The tasks of the time that brought forth the inner-directed man were those of production, a hard struggle with hard things: iron, coal, prairies, machinery. Invention, toil, risk-taking and a driving sense of the goal to be won were necessary to meet the mounting consumer demands of rapidly increasing populations passing from static to more fluid forms of society.

There came a point—roughly fixed by Riesman as about 1920 for the U.S.—when production caught up, and not merely in the sense of a temporary surplus in the business cycle. The gates of immigration banged shut, and population growth slowed down. The productive plant would go on expanding without brilliant strokes of individual invention; technological progress could be achieved by routine, built into the research departments of industry. Hours could be cut. Efficiency could be raised by better organization and by lubricating personal contacts within the plant. Emphasis passed from production to consumption, from the hard struggle with the material world to an easier existence centered around relations with other people. In mining, farming, even manufacturing, employment declined, while it rose in the service trades, i.e., in helping consumers consume.

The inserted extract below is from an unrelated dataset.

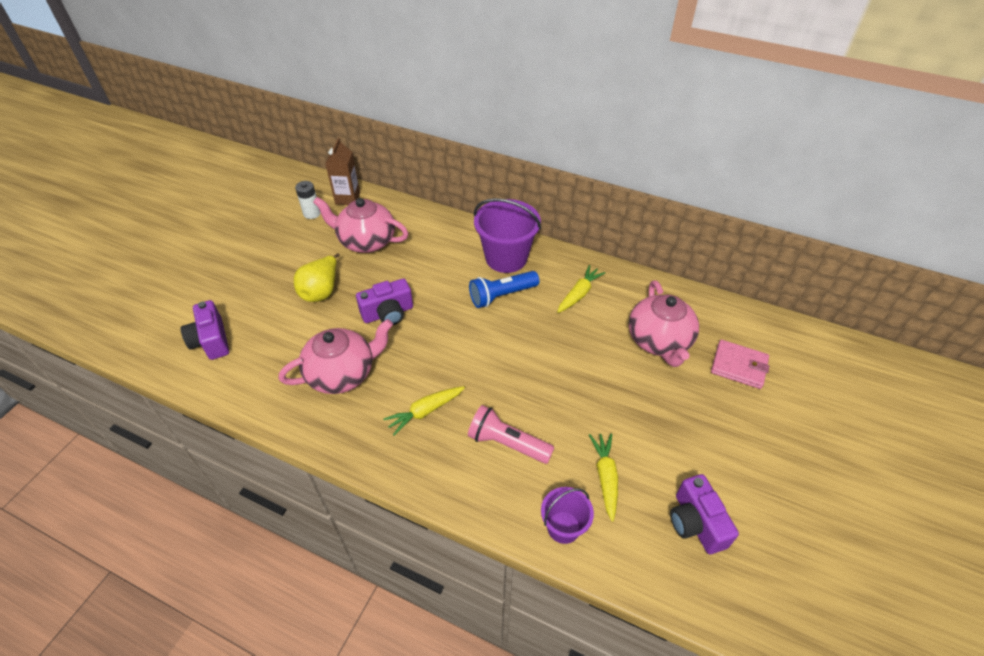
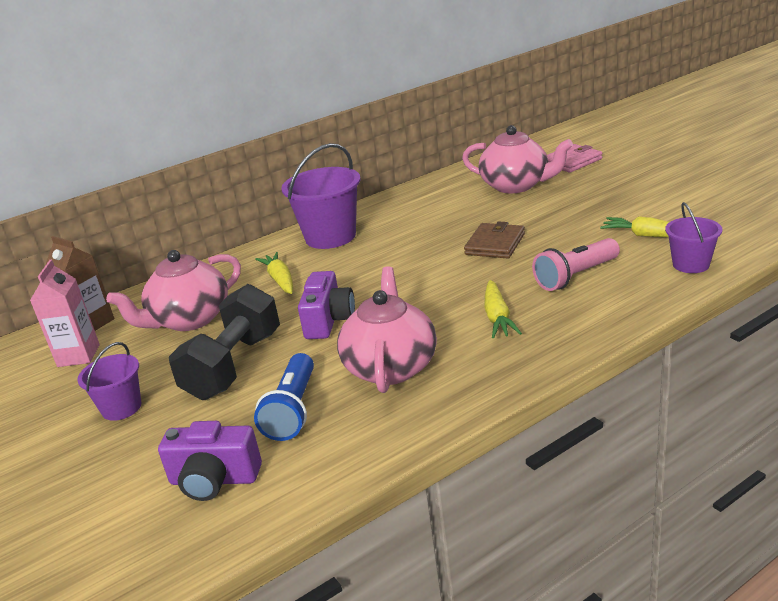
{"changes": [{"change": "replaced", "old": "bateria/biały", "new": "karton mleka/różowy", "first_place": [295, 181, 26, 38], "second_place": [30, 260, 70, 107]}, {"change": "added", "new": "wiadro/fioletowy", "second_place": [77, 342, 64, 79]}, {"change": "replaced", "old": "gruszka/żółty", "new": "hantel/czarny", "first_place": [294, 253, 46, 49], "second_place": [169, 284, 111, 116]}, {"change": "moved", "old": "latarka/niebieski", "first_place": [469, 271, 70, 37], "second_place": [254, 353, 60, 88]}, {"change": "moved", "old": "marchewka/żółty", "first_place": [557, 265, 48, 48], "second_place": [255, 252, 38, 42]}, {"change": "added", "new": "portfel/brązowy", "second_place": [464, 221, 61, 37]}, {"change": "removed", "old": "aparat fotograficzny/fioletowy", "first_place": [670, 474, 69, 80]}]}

OTHER-DIRECTION came on the scene to form a more appropriate social character. The inner-directed man's gyroscope of fixed goal and principle is replaced by a radarscope. This is not "set" toward a goal; it does not tell the other-directed man where to go or how to get there, except as changing signals from "the others,"—themselves often "other-directeds" without fixed goals—tell him what he should, for the moment, be or do.